ZURICH: The Swiss franc slipped against the dollar on Friday as the greenback pushed back towards a three-week high despite reassurances from US Federal Reserve officials over the central bank's plan to pull back from stimulus measures.
New York Fed President William Dudley and Fed Governor Jerome Powell sought to ease concerns of an early interest rate hike after Fed Chairman Ben Bernanke last week laid out a roadmap for scaling back the Fed's asset buying programme, initially weighing on the dollar.
Bernanke's comments sparked a sell-off in risk assets, with spooked investors bidding up the safe haven dollar and lifting the Swiss franc, another safe haven asset, against other units.

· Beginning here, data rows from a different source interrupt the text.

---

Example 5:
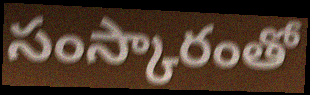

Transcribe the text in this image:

సంస్కారంతో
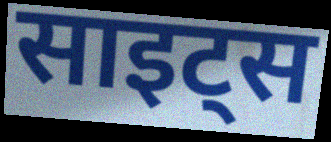
साइट्स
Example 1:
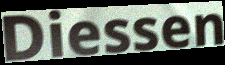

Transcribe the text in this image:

Diessen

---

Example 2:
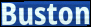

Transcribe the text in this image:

Buston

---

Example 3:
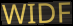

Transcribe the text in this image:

WIDF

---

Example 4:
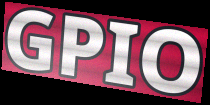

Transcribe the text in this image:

GPIO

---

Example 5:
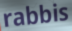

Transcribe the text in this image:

rabbis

But although US Treasury yields have pulled back in recent sessions, making the dollar less attractive to investors, some analysts said yield differentials are still favouring the greenback.
"US bond yields have come off a little bit in the last couple of days, but I think the environment we're in is still dollar-positive," said Credit Agricole foreign exchange strategist Mitul Kotecha.
On the home front, the Swiss KOF research institute's economic gauge of expected performance in about six months rose to 1.16 in June, its highest since December.
The franc slipped 0.1 percent against the dollar to 0.9463 francs per dollar by 0708 GMT.
The franc was weaker against the euro, falling 0.2 percent to 1.2348 per euro.
Traders said some last minute positioning ahead of the end of the month and quarter helped the euro edge off a four-week trough, although the common currency was still headed for its second week of declines against the dollar.